Members of a budget conference committee are now seeking to restore 10 percent cuts to Medi-Cal reimbursements they imposed in 2011. Restoring the cuts, some lawmakers argue, would encourage more doctors to participate in the health program for the poor. But whether that will happen remains in doubt.

Lara argued that his colleagues should consider the current $1.4 billion annual cost of treating illegal immigrants, many of whom legally seek treatment in hospital emergency rooms.
"Your vote today," Lara reminded fellow senators, "will be one you remember long beyond this year in this chamber" because it would help the two million undocumented workers "who toil in our fields, clean your hotel rooms, take care of your babies and provide much-needed support for your families."

Two Republicans, Sen. Andy Vidak, R-Hanford, and Sen. Anthony Canella, R-Ceres, voted for the bill. Sen. Janet Nguyen, R-Garden Grove, was the only senator to abstain.

Like some of her Republican colleagues, Nguyen agreed that the bill had good intentions but could hurt Californians now enrolled in Medi-Cal.

"Unfortunately, they have limited access to their health care providers because we have failed to provide for their care,'' Nguyen said.
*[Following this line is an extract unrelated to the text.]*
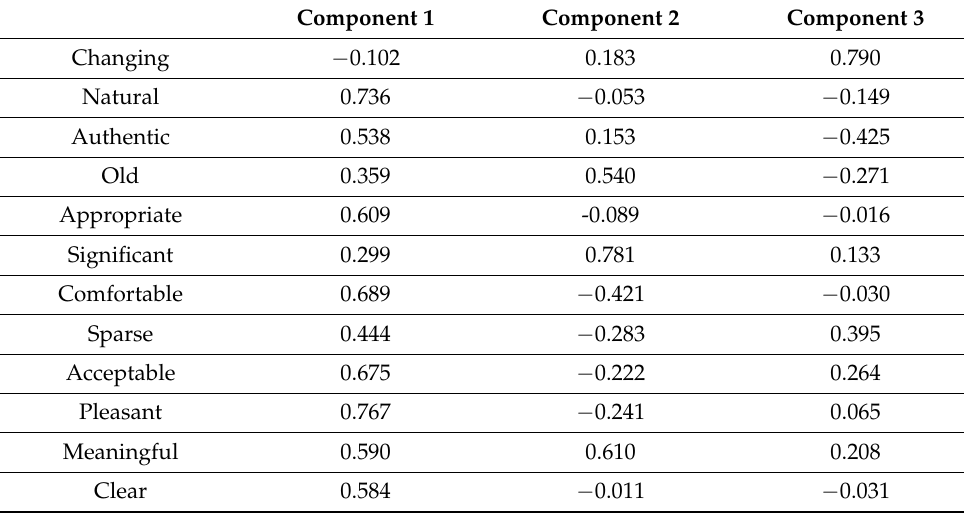
Table 2. Principal components related loadings of the semantic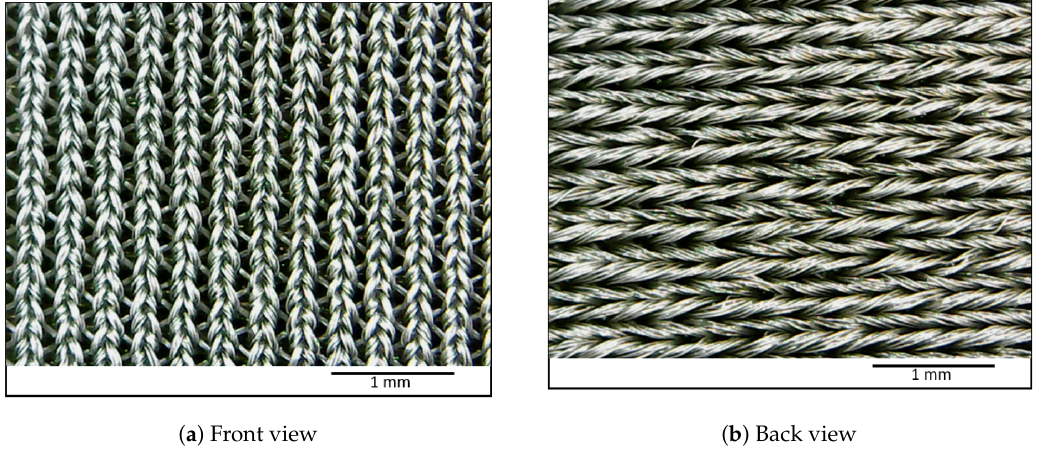
Figure 1. Unstretched fabric as viewed from the front and back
"If you are going to do this, then (increase) funding (to) make sure you don't promise someone a car — and then there is no engine in it. It's wrong to enroll people into something they don't have access to.'

The state Senate on Tuesday also approved bills that would raise the legal age to buy tobacco from 18 to 21 and establish a graduation incentive grant program for CSU students aimed at helping them obtain their degrees in four years.